I think the answer is: I grew up.

  We grow up a little bit all the time. A few months ago I got rid of a ton of clothes that are really so cute but totally impractical. Every time I looked at them I thought ugh those clothes are the life I’m not living. Then one day I realized that I like the life I’m living a lot more than I like the idea of wearing those clothes I never wear so I donated them to Good Will. That, too, was a little moment of growing up. I think it starts as a thought we’ve had many times before ­– looking at these clothes is taking up weird brain space or I wish this coffee had cream and one sugar in it. But at the moment upon which we grow up a little bit we have a new next thought which is – and now I will change that. I love growing up. (note: you could call it evolving if “growing up” makes you feel old) It feels so magical but also so easy, and it makes me believe I will grow up in lots of very fabulous and helpful ways in the future.
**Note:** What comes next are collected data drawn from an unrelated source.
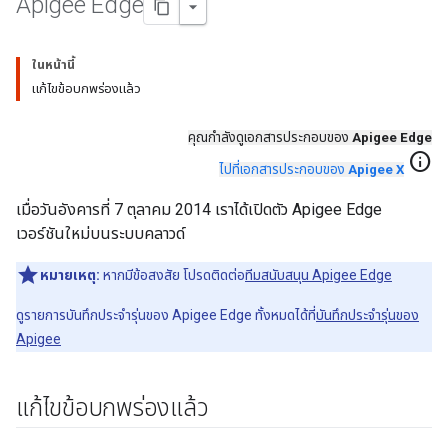
Apigee Edge
ในหน้านี้
แก้ไขข้อบกพร่องแล้ว
คุณกำลังดูเอกสารประกอบของ
Apigee Edge
info
ไปที่เอกสารประกอบของ
Apigee X
เมื่อวันอังคารที่ 7 ตุลาคม 2014 เราได้เปิดตัว Apigee Edge
เวอร์ชันใหม่บนระบบคลาวด์
หมายเหตุ:
หากมีข้อสงสัย โปรดติดต่อ
ทีมสนับสนุน Apigee Edge
ดูรายการบันทึกประจำรุ่นของ Apigee Edge ทั้งหมดได้ที่
บันทึกประจำรุ่นของ
Apigee
แก้ไขข้อบกพร่องแล้ว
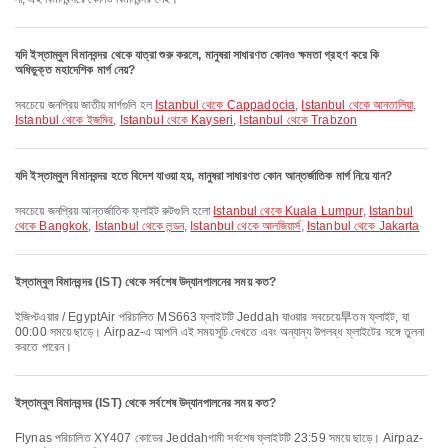
যদি ইস্তাম্বুল বিমানবন্দর থেকে যাত্রা শুরু করলে, মানুষরা সাধারণত কোনও ক্ষমতা গ্রহণ করে কি
অধিভুক্ত মহাদেশিক মার্গ নেয়?
সবচেয়ে জনপ্রিয় জাতীয় মার্গগুলি হল
Istanbul থেকে Cappadocia
,
Istanbul থেকে আনতালিয়া
,
Istanbul থেকে ইজমির
,
Istanbul থেকে Kayseri
,
Istanbul থেকে Trabzon
যদি ইস্তাম্বুল বিমানবন্দর হতে বিদেশ যাওয়া হয়, মানুষরা সাধারণত কোন আন্তর্জাতিক মার্গ নিয়ে যান?
সবচেয়ে জনপ্রিয় আন্তর্জাতিক ফ্লাইট রুটগুলি হলো
Istanbul থেকে Kuala Lumpur
,
Istanbul
থেকে Bangkok
,
Istanbul থেকে লন্ডন
,
Istanbul থেকে আলজিয়ার্স
,
Istanbul থেকে Jakarta
ইস্তাম্বুল বিমানবন্দর (IST) থেকে সর্বশেষ উদ্যানপালনের সময় কত?
ইজিপ্টএয়ার / EgyptAir পরিচালিত MS663 ফ্লাইটটি Jeddah যাওয়ার সবচেয়ে早তম ফ্লাইট, যা
00:00 সময়ে ছাড়ে। Airpaz-এ আপনি এই সময়সূচি দেখতে এবং অন্যান্য উপলব্ধ ফ্লাইটের সঙ্গে তুলনা
করতে পারেন।
ইস্তাম্বুল বিমানবন্দর (IST) থেকে সর্বশেষ উদ্যানপালনের সময় কত?
Flynas পরিচালিত XY407 কোডের Jeddahগামী সর্বশেষ ফ্লাইটটি 23:59 সময়ে ছাড়ে। Airpaz-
Not that there could be anything more fabulous than drinking a coffee with cream and one sugar, I now know, again. The other day the barista at my favorite place – Nigel – asked why I decided to switch from my soy au lait to my cream and one sweet (a term I had to explain to him because people in LA don’t say slash drink light and sweet). I told him that I realized I like it better that way. Then he started to tell me that it’s smart because drinking a bit of cream in the morning starts your metabolism off on a strong start, giving you a –. I cut him off there. I don’t want to know anything about how my coffee relates to my metabolism. I like myself liking my coffee like I like it too much for that.